- YOUR TASKS:
(a) In the forum thread on Google and Nvidia, reproduce the stretch from "A perfect example" through "Google Fiber? Really?", swapping "Google Fiber" for "Google's fiber service".
(b) List every type of neural network that the forum thread on Google and Nvidia names.

But this was all theory and why starting to see a little more concrete results like this where Google with their TPUs able to charge 1/2 the price of using Nvidia is value. Then we also have the paper from Google on the Gen 1.

I would guess Google is working on a gen 3. Nvidia is trying to catch a moving target but without the data. So they are behind, trying to catch up, but missing an arm.

A perfect example of this phenomenon is Capsule network pioneered by Hinton. They use dynamic routing which is potentially going to require different approach to memory access as the pattern would be different than CNN or RNN.

Today the problem is memory access and no longer instruction execution. Google nailed the low hanging fruit with the Gen 1 TPUs. They have 65536 very simple cores. Now you have to go after memory access.

Your post is all over the place so a bit hard to respond. Google Fiber was NOT about cost. It was about AT&T and other established players with some local governments making it difficult for Google to access what they needed to be able to compete.

I hate debating something with someone that is doing what you are doing. Google Fiber? Really?

"I think they are actually farther along and more aggressive about exploring deep learning"

I do a LOT of surfing on sites and can easily say this is the craziest thing I have read in a bit. You are honestly comparing Nvidia to Google? Really?

Google solved Go a decade early. Hinton did the Capsule networks and basically the farther of DL. Well made it actually work. What breakthrough came from Nvidia?

A single one?

There is so much crazy stuff in your posts this must be driven by something else and something emotional? Your points are just not based on reality. Is this really about Google firing Damore?

BTW, Nvidia read the Google Gen 1 TPU paper and why we see them doing similar things. But Google is going to move to addressing the memory access problems as that is the next area to improve. Once Google figures it out then you will see Nvidia just copy the approach like they are doing with the gen 1 TPUs.

I listened to this Nvidia presentation on YouTube and they were basically quoting the Google TPU paper. Talking about using 8 bit, integers, etc, for inference.

- EXTRACTED ENTRIES:
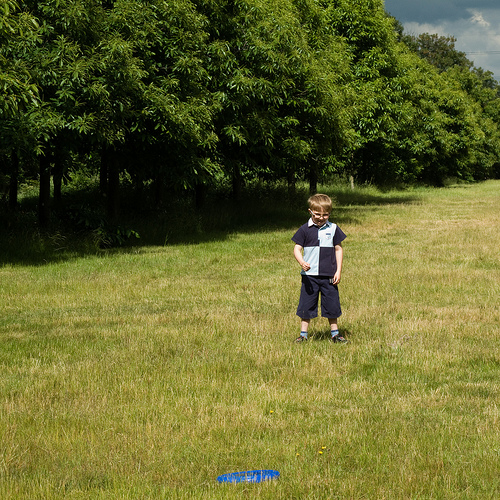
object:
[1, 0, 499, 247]
trees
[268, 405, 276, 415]
yellow weeds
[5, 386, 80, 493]
grass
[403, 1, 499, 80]
sky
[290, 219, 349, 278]
shirt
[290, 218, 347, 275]
checkered shirt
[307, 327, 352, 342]
shadow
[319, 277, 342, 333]
leg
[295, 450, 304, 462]
flower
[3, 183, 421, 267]
shadow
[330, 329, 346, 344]
shoes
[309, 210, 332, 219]
glasses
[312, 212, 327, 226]
face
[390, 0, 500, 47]
blue sky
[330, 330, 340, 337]
socks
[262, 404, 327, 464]
dandelions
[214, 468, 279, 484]
frisbee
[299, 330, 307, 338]
socks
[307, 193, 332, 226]
head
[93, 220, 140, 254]
plant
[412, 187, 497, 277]
grass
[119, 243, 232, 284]
grass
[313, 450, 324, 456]
flower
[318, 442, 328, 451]
flower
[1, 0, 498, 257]
tree row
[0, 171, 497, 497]
field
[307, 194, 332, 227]
boy's head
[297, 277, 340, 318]
shorts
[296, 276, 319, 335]
leg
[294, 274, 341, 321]
black shorts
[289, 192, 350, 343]
boy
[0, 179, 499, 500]
ground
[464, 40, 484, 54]
clouds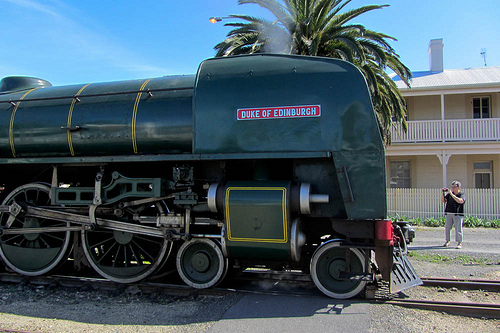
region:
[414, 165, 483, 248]
a man taking a picture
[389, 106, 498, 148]
the railings are white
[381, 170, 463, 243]
the railings are white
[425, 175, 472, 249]
Woman taking a picture.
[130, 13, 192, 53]
Bright blue sky above.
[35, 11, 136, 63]
Some light clouds in the sky.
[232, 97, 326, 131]
The name of the train.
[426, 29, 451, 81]
Chimney on the roof.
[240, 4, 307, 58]
Steam coming from the train.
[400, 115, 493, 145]
White balcony railing on the second floor.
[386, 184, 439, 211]
White fence in the yard.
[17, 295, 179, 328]
Gravel beside the train.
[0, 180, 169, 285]
Giant wheels on the train.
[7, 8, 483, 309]
A large rail train.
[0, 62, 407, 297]
A dark green locomotive train.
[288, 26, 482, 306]
Man taking picture of a locomotive train.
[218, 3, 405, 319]
Train riding pass a palm tree.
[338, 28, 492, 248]
Two-story beige house.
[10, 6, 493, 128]
Clear sky during the midday.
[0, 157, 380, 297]
Wheels of a train.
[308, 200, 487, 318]
Iron steel tracks.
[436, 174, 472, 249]
Man wearing a black shirt and holding a camera.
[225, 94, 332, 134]
Train with Duke of Edinburgh written on the side of it.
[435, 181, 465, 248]
A person standing and taking a picture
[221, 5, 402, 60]
The top of the palm tree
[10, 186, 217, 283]
The wheels to the bus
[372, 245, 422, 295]
The steam shovel on the train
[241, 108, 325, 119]
The red sign on the train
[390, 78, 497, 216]
The house behind the train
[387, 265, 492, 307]
The train tracks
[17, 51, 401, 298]
The large green train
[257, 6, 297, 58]
The steam coming fron the train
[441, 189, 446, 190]
The person standing behind the train's phone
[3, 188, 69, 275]
a clear plastic container filled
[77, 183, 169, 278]
the silver and black metal train wheel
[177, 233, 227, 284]
the silver and black metal train wheel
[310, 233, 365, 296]
the silver and black metal train wheel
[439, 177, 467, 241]
a person taking a picture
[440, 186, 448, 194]
the black camera of a person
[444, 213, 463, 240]
the khaki pants of a person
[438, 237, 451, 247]
the white shoe of a person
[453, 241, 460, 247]
the white shoe of a person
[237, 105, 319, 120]
the red and white sign of a train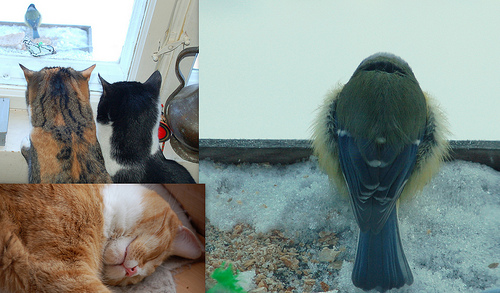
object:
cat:
[1, 184, 204, 291]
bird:
[308, 52, 453, 291]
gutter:
[199, 138, 499, 165]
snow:
[230, 173, 308, 220]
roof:
[202, 158, 498, 292]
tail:
[351, 198, 414, 292]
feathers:
[362, 72, 392, 167]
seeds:
[247, 254, 258, 260]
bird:
[24, 4, 41, 39]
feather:
[361, 208, 386, 288]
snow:
[218, 72, 312, 132]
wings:
[320, 87, 352, 187]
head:
[20, 63, 94, 109]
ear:
[80, 63, 96, 82]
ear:
[142, 69, 163, 98]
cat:
[95, 69, 197, 182]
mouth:
[107, 232, 136, 284]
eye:
[145, 255, 159, 263]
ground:
[216, 137, 498, 221]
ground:
[208, 233, 437, 291]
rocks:
[279, 255, 299, 270]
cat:
[15, 62, 111, 184]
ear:
[166, 222, 204, 262]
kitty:
[0, 186, 200, 291]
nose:
[123, 266, 138, 277]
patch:
[93, 184, 138, 243]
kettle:
[163, 46, 199, 163]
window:
[0, 2, 150, 86]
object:
[210, 261, 245, 293]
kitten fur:
[39, 203, 88, 254]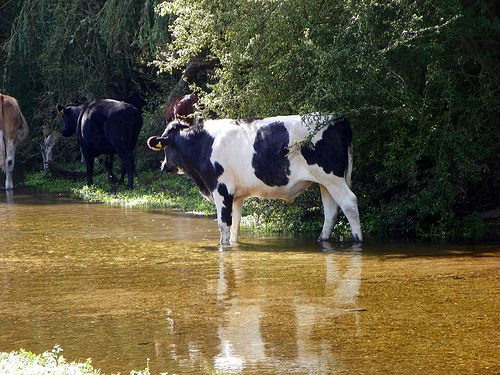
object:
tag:
[153, 139, 164, 148]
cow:
[148, 109, 364, 248]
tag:
[59, 108, 65, 114]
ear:
[55, 104, 65, 115]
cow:
[38, 88, 63, 175]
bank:
[18, 158, 317, 235]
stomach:
[239, 173, 275, 192]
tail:
[343, 146, 354, 189]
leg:
[213, 177, 234, 250]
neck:
[170, 123, 199, 175]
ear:
[146, 136, 169, 152]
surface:
[84, 286, 428, 366]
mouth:
[158, 158, 184, 174]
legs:
[330, 184, 366, 243]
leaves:
[241, 35, 276, 65]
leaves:
[305, 72, 341, 104]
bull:
[0, 91, 29, 195]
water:
[12, 206, 419, 373]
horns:
[169, 121, 179, 128]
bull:
[52, 95, 144, 191]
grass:
[138, 176, 165, 203]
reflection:
[201, 287, 333, 371]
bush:
[316, 11, 500, 107]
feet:
[85, 179, 97, 186]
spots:
[249, 119, 299, 187]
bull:
[163, 90, 204, 125]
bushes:
[0, 27, 77, 101]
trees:
[358, 0, 500, 170]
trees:
[0, 0, 172, 103]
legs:
[226, 195, 246, 248]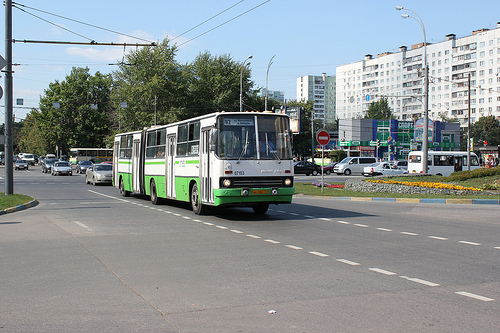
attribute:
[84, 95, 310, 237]
bus — green, white, moving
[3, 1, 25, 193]
post — tall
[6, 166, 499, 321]
road — grey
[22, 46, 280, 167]
trees — green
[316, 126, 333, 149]
sign — red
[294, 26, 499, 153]
building — big, white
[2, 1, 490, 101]
sky — blue, big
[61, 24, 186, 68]
clouds — small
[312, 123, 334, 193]
sign — red, white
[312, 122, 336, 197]
sign — do not enter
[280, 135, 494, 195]
lot — parking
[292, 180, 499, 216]
curb — yellow, blue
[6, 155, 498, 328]
street — busy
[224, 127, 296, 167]
wipers — windshield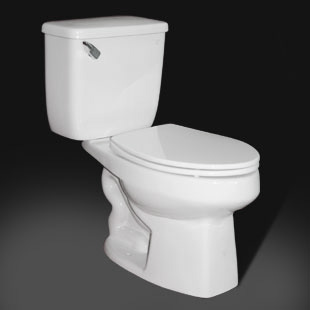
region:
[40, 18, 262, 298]
a white toilet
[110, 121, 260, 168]
a plastic toilet seat lid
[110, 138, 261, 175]
a plastic toilet seat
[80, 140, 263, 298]
a toilet bowl basin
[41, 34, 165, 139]
a white porcelain toilet tank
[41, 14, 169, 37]
a white toilet tank lid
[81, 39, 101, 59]
a chrome flush handle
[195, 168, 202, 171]
a white lid spacer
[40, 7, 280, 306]
white ceramic toilet bowl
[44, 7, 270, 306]
white ceramic toilet bowl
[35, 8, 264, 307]
white ceramic toilet bowl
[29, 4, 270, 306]
white ceramic toilet bowl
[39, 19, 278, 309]
white ceramic toilet bowl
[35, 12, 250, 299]
white ceramic toilet bowl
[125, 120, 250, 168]
lid of the toilet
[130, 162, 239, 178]
seat of the toilet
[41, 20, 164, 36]
tank of the toilet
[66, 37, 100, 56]
button of the toilet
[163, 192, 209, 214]
he toilet is porcelain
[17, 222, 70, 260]
the floor is gray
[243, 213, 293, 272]
shadow of the toilet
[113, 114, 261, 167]
toilet seat lid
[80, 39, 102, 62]
silver handle to flush the toilet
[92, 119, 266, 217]
large white toilet bowl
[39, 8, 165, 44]
top of the toilet tank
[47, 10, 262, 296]
a white new toilet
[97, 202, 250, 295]
base of the toilet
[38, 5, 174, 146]
the toilet tank behind the toilet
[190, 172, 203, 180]
protective pad on the toilet seat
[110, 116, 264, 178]
a white unused toilet seat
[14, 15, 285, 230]
toilet in the photo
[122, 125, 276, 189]
white toilet on floor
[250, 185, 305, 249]
shadow on the ground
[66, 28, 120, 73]
handle on the toilet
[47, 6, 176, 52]
top part of toilet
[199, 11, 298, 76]
black background of photo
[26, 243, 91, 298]
light on the ground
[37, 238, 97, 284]
gray floor under toilet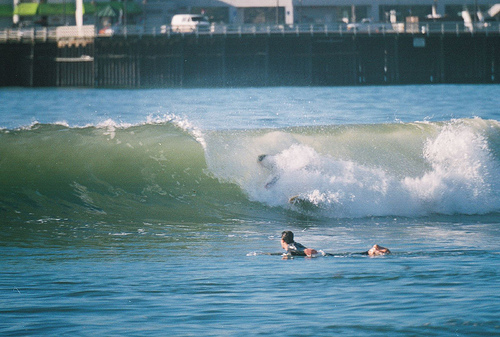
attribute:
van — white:
[168, 4, 226, 39]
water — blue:
[12, 132, 497, 329]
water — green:
[5, 88, 497, 334]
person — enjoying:
[267, 224, 393, 262]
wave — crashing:
[106, 97, 498, 257]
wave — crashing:
[9, 105, 498, 230]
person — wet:
[223, 227, 453, 274]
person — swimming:
[274, 233, 389, 258]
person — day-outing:
[225, 179, 467, 309]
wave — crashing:
[0, 113, 499, 222]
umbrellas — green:
[6, 0, 143, 27]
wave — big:
[0, 116, 497, 239]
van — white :
[169, 9, 214, 34]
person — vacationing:
[276, 222, 392, 262]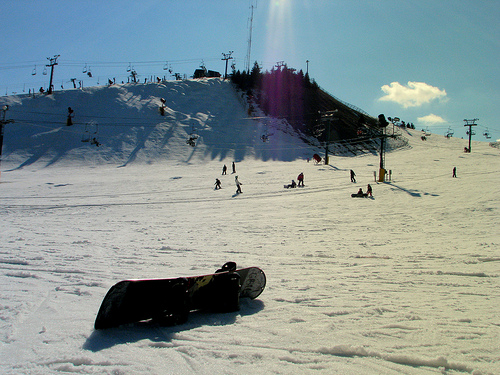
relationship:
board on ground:
[92, 259, 267, 330] [303, 286, 410, 321]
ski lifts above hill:
[21, 49, 238, 70] [188, 82, 264, 115]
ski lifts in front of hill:
[311, 106, 484, 162] [188, 82, 264, 115]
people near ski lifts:
[195, 154, 384, 203] [21, 49, 238, 70]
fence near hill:
[341, 97, 366, 117] [270, 69, 321, 113]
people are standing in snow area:
[195, 154, 384, 203] [260, 194, 311, 226]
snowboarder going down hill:
[182, 133, 205, 148] [200, 103, 225, 133]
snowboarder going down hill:
[254, 127, 274, 144] [200, 103, 225, 133]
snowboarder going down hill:
[157, 96, 169, 119] [200, 103, 225, 133]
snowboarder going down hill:
[60, 103, 78, 129] [200, 103, 225, 133]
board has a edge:
[179, 266, 272, 309] [249, 262, 269, 282]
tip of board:
[95, 311, 105, 327] [179, 266, 272, 309]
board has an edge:
[179, 266, 272, 309] [249, 262, 269, 282]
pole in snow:
[378, 136, 388, 167] [178, 121, 216, 133]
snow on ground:
[178, 121, 216, 133] [303, 286, 410, 321]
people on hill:
[195, 154, 384, 203] [188, 82, 264, 115]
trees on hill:
[241, 58, 309, 82] [188, 82, 264, 115]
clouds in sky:
[368, 61, 458, 127] [284, 9, 388, 44]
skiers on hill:
[283, 170, 381, 200] [188, 82, 264, 115]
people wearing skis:
[195, 154, 384, 203] [209, 183, 242, 197]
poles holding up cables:
[369, 112, 479, 157] [334, 112, 375, 134]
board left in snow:
[92, 259, 267, 330] [178, 121, 216, 133]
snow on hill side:
[178, 121, 216, 133] [0, 72, 380, 171]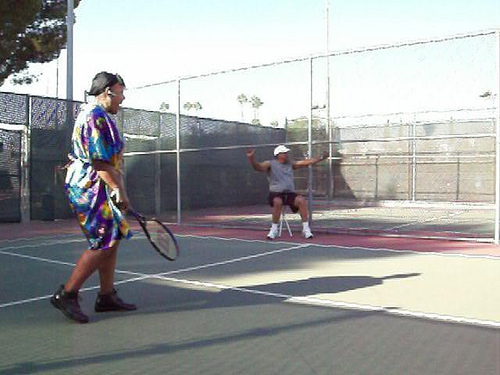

- ANSWERS TO EACH TASK:
(a)
A perfect example of this phenomenon is Capsule network pioneered by Hinton. They use dynamic routing which is potentially going to require different approach to memory access as the pattern would be different than CNN or RNN.

Today the problem is memory access and no longer instruction execution. Google nailed the low hanging fruit with the Gen 1 TPUs. They have 65536 very simple cores. Now you have to go after memory access.

Your post is all over the place so a bit hard to respond. Google's fiber service was NOT about cost. It was about AT&T and other established players with some local governments making it difficult for Google to access what they needed to be able to compete.

I hate debating something with someone that is doing what you are doing. Google's fiber service? Really?

(b) Capsule network, CNN, RNN